In this section, we compare our method with aperture and RBFNN method, some of the flux extraction results are as shown in Figs. 3 and 4.

Fig. 3.
figure 3

The aperture, RBF and GRNN methods of results.

Fig. 4.
figure 4

The aperture, RBF and GRNN methods of results.

In order to verify the accuracy of our proposed method, we evaluate it through two different aspects: the signal noise ratio (SNR) and the time consumption. We first use the same method as [15] to calculate SNR:

$$ {\text{SNR}} = \frac{1}{N}\mathop \sum \limits_{i = 1}^{N} \frac{{F_{M}^{i} }}{{\left| {F_{i} - F_{M}^{i} } \right|}} $$

where \( N \) is the selected pixels, \( F_{M}^{i} \) is the corresponding flux of the continuum which is calculated by median filter with the width of 11 pixels. \( F_{i} \) is the flux of \( i{\text{th}} \) pixel we extract. The experimental results are shown in Fig. 5. We calculate the average SNR of the three methods in different pixel area, as shown in Table 1, the SNR of our proposed method is higher than RBF and aperture methods.

Fig. 5.
figure 5

The SNR of three methods for some of the spectra.

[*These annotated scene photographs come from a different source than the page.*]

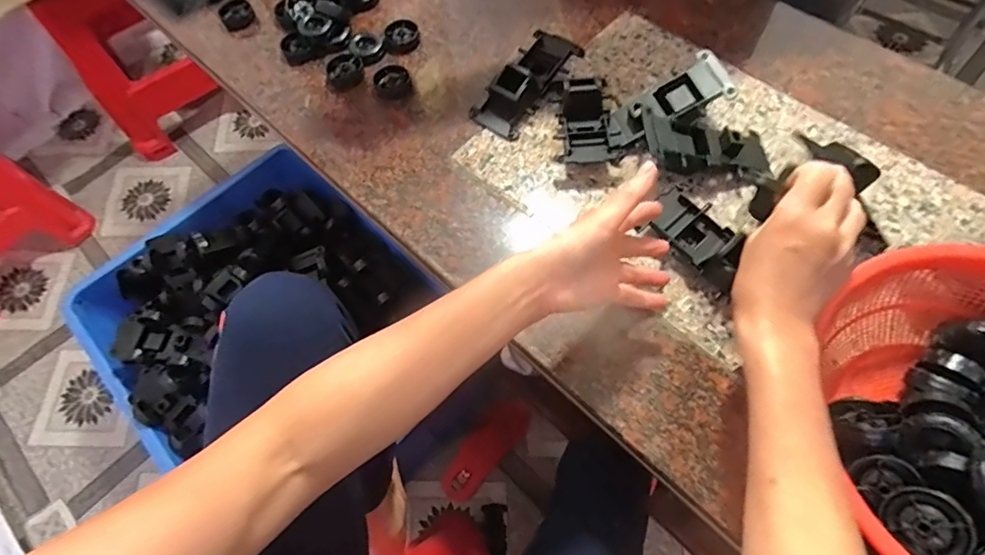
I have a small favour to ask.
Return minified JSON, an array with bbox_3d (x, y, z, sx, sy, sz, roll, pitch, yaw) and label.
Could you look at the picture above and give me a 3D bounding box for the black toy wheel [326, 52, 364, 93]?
[{"bbox_3d":[-0.195,-0.271,0.678,0.049,0.020,0.049,-2,63,3],"label":"black toy wheel"}]

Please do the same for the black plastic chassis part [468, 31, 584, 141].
[{"bbox_3d":[0.043,-0.245,0.628,0.070,0.043,0.159,35,70,19],"label":"black plastic chassis part"}]

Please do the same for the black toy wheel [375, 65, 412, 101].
[{"bbox_3d":[-0.130,-0.254,0.667,0.045,0.029,0.043,-18,63,-5],"label":"black toy wheel"}]

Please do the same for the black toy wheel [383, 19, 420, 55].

Table 1. The average SNR of aperture, RBF and GRNN methods

Moreover, we also compare the time consumption of the three methods, as shown in Table 2. Although the aperture method possesses lower time consumption, it cannot improve the SNR of flux extraction. GRNN method cost less time than RBF method which also has a higher SNR.

Table 2. The time consumption of three methods

5 Conclusion

In this paper, we proposed a novel method which utilizing GRNN to extract flux of the LAMOST spectra data. We use double Gaussian basis function to approximate the profile of the spectra in spatial orientation. Some contrast experiments are implemented on the same spectra data. The experimental results show that the GRNN method we presented in this paper possess both a higher SNR and lower time consuming than aperture and RBFNN methods. This is more suitable for LAMOST which has such massive data.